Todos se lembrarão com certeza que a Independência do Brasil foi proclamada em 1822, tendo o Brasil se tornado nação separada de Portugal. Em 1922 fez cem anos em que o Brasil estava independente e se realizaram festas, comemorações etc. E entre essas comemorações houve um decreto do Presidente da República, Epitácio Pessoa, que era um homem muito inteligente, culto, nobre, revogando o banimento dos descendentes de D. Pedro I. De fato, era um absurdo que, na comemoração do centenário, os descendentes do imperador que tinha proclamado a independência, não pudessem pôr os pés no Brasil sem serem levados para a cadeia. Era um decreto feito pela liberalidade do Governo republicano. Assim, a Família Imperial veio para o Brasil.
Minha avó e minha mãe eram muito monarquistas; e minha avó mantinha correspondência com a Princesa Isabel etc. Quando os membros da Família Imperial chegaram a São Paulo, foram logo visitados por minha mãe e minha avó, em casa de uma família riquíssima — creio que era a família mais rica daquele tempo —, a qual lhes ofereceu apartamentos suntuosos para se hospedarem.
A senhora dona dessa casa tinha netos que eram meus colegas no Colégio São Luís, de maneira que nos conhecíamos e nos tratávamos.
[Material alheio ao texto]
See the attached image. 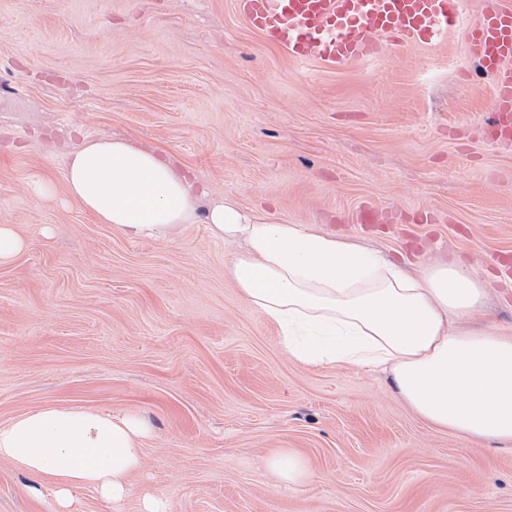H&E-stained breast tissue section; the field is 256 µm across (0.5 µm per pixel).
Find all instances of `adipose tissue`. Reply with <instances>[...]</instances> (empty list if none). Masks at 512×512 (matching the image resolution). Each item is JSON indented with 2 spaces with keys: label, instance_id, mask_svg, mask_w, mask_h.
Here are the masks:
<instances>
[{
  "label": "adipose tissue",
  "instance_id": "obj_1",
  "mask_svg": "<svg viewBox=\"0 0 512 512\" xmlns=\"http://www.w3.org/2000/svg\"><path fill=\"white\" fill-rule=\"evenodd\" d=\"M71 199L130 239L167 240L190 223L199 193L155 152L124 139L85 141L63 172ZM212 234L242 243L225 272L311 367H382L423 422L477 447L512 445V331L480 316L489 298L456 263L411 276L375 251L304 224H275L229 201ZM149 427L136 415L49 405L0 426V461L54 491L57 512L90 489L118 503L132 492Z\"/></svg>",
  "mask_w": 512,
  "mask_h": 512
}]
</instances>
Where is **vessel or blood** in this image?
Instances as JSON below:
<instances>
[{
  "mask_svg": "<svg viewBox=\"0 0 512 512\" xmlns=\"http://www.w3.org/2000/svg\"><path fill=\"white\" fill-rule=\"evenodd\" d=\"M248 25L297 61L333 68L411 44L436 47L460 16L461 0H237ZM470 55L495 101L487 126L512 143V8L484 5L468 29Z\"/></svg>",
  "mask_w": 512,
  "mask_h": 512,
  "instance_id": "b4317fda",
  "label": "vessel or blood"
}]
</instances>
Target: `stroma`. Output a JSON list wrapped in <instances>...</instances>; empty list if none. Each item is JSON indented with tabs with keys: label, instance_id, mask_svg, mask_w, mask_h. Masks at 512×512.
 I'll return each mask as SVG.
<instances>
[{
	"label": "stroma",
	"instance_id": "obj_1",
	"mask_svg": "<svg viewBox=\"0 0 512 512\" xmlns=\"http://www.w3.org/2000/svg\"><path fill=\"white\" fill-rule=\"evenodd\" d=\"M465 27L334 69L268 44L235 0H0V424L49 404L143 417L120 503L75 512H512V447L481 449L415 416L385 372L292 359L225 274L208 210L305 224L399 262L464 261L512 327V144ZM119 137L204 189L169 241L130 240L72 202L84 141ZM42 180L53 198L36 196ZM292 450L313 473L274 479ZM0 462V512H56ZM25 248L24 240L9 224L0 225V264L11 262Z\"/></svg>",
	"mask_w": 512,
	"mask_h": 512
}]
</instances>
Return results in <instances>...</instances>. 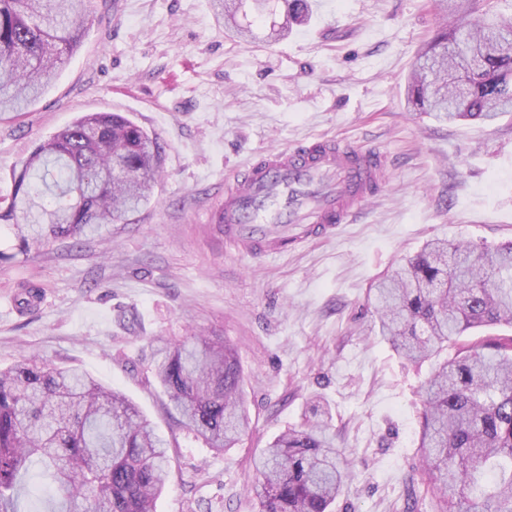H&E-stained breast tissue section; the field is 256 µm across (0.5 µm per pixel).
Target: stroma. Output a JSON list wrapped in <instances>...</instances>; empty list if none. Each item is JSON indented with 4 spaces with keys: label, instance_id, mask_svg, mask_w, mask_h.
I'll return each instance as SVG.
<instances>
[{
    "label": "stroma",
    "instance_id": "1",
    "mask_svg": "<svg viewBox=\"0 0 512 512\" xmlns=\"http://www.w3.org/2000/svg\"><path fill=\"white\" fill-rule=\"evenodd\" d=\"M279 41L254 21L244 42L211 0H87L76 53L27 111L0 116V192L41 141L85 112H116L159 138L150 204L81 243L13 256L0 223V368L34 354L123 392L167 443L170 484L156 512H255L252 460L332 415L352 476L334 512H430L419 479L418 389L430 371L385 343L369 290L434 238L512 242V112L441 124L406 103L420 46L440 20L431 0H310ZM316 136L382 149L385 184L335 237L283 256L243 258L211 224L254 155ZM40 287L30 313L19 286ZM215 332L239 354L251 428L218 453L179 428L146 378L153 348Z\"/></svg>",
    "mask_w": 512,
    "mask_h": 512
}]
</instances>
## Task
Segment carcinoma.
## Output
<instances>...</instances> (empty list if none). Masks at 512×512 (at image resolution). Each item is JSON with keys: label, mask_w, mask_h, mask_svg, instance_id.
Listing matches in <instances>:
<instances>
[{"label": "carcinoma", "mask_w": 512, "mask_h": 512, "mask_svg": "<svg viewBox=\"0 0 512 512\" xmlns=\"http://www.w3.org/2000/svg\"><path fill=\"white\" fill-rule=\"evenodd\" d=\"M86 0H0V115L22 112L81 44ZM244 0H214L217 19L253 36ZM494 0H435L446 19L418 52L407 105L440 123H494L512 112V14ZM284 36L303 25L308 0H284ZM163 147L114 113L78 117L11 172L0 223L28 253L79 242L146 206ZM40 290L22 285L31 311ZM379 333L414 363L435 360L420 387L422 490L431 512H512V336L472 344L471 329L512 327V242L433 240L373 288ZM153 377L179 422L217 451L250 431L242 370L224 337L194 335L159 347ZM276 436L255 461L256 512H333L349 461L329 434V413ZM41 465L55 512H155L168 471L163 440L121 392L89 374L23 356L0 370V512H17L29 469Z\"/></svg>", "instance_id": "carcinoma-1"}]
</instances>
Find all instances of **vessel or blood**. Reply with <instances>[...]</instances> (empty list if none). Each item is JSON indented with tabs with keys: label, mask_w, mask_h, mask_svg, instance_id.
<instances>
[{
	"label": "vessel or blood",
	"mask_w": 512,
	"mask_h": 512,
	"mask_svg": "<svg viewBox=\"0 0 512 512\" xmlns=\"http://www.w3.org/2000/svg\"><path fill=\"white\" fill-rule=\"evenodd\" d=\"M386 155L329 137L265 151L224 191V243L270 257L354 223L382 188Z\"/></svg>",
	"instance_id": "1"
}]
</instances>
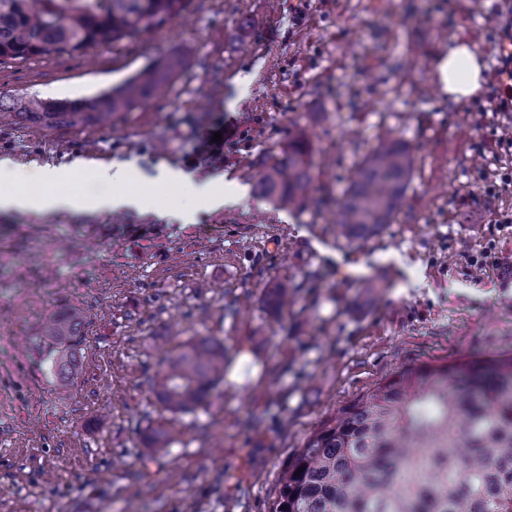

Um desses netos era um rapaz finíssimo, muito bem educado, com jeito de verdadeiro aristocrata, mas comunista apaixonado; depois se tornou um dos líderes comunistas mais conhecidos do Brasil.
Esse rapaz, nas horas vagas, fazia um pouco de sala para Dom Pedro Henrique e um irmão deste, que morreu ainda menino, em odor de santidade: o príncipe Dom Luís Gastão. Dom Pedro Henrique jogava tênis com o futuro líder comunista ao qual me referi.
Quando a Família Imperial foi embora, certa vez eu estava indo de bonde para o Colégio São Luís e, numa esquina da Avenida da Consolação, vejo entrar esse rapaz; não nos gostávamos, era natural. Ele sentou-se ao meu lado; após pequenos cumprimentos frios, ele me perguntou:
— Você esteve com a Família Imperial?
Respondi:
— Estive, sim.
— Você esteve muito com o Pedro Henrique?
— Várias vezes. E você também?
— Sim, eu joguei tênis com ele.
Após uma pausazinha, ele disse:
— Já estou vendo como você tratou a ele de Alteza, não é?
Eu estava percebendo que ele estava armando uma caçoada por cima de mim; então, voltei-me para ele e disse:
— Sim, senhor. Alteza! Você como tratou?
— Ah, não! Eu tratei de você, porque sou democrata.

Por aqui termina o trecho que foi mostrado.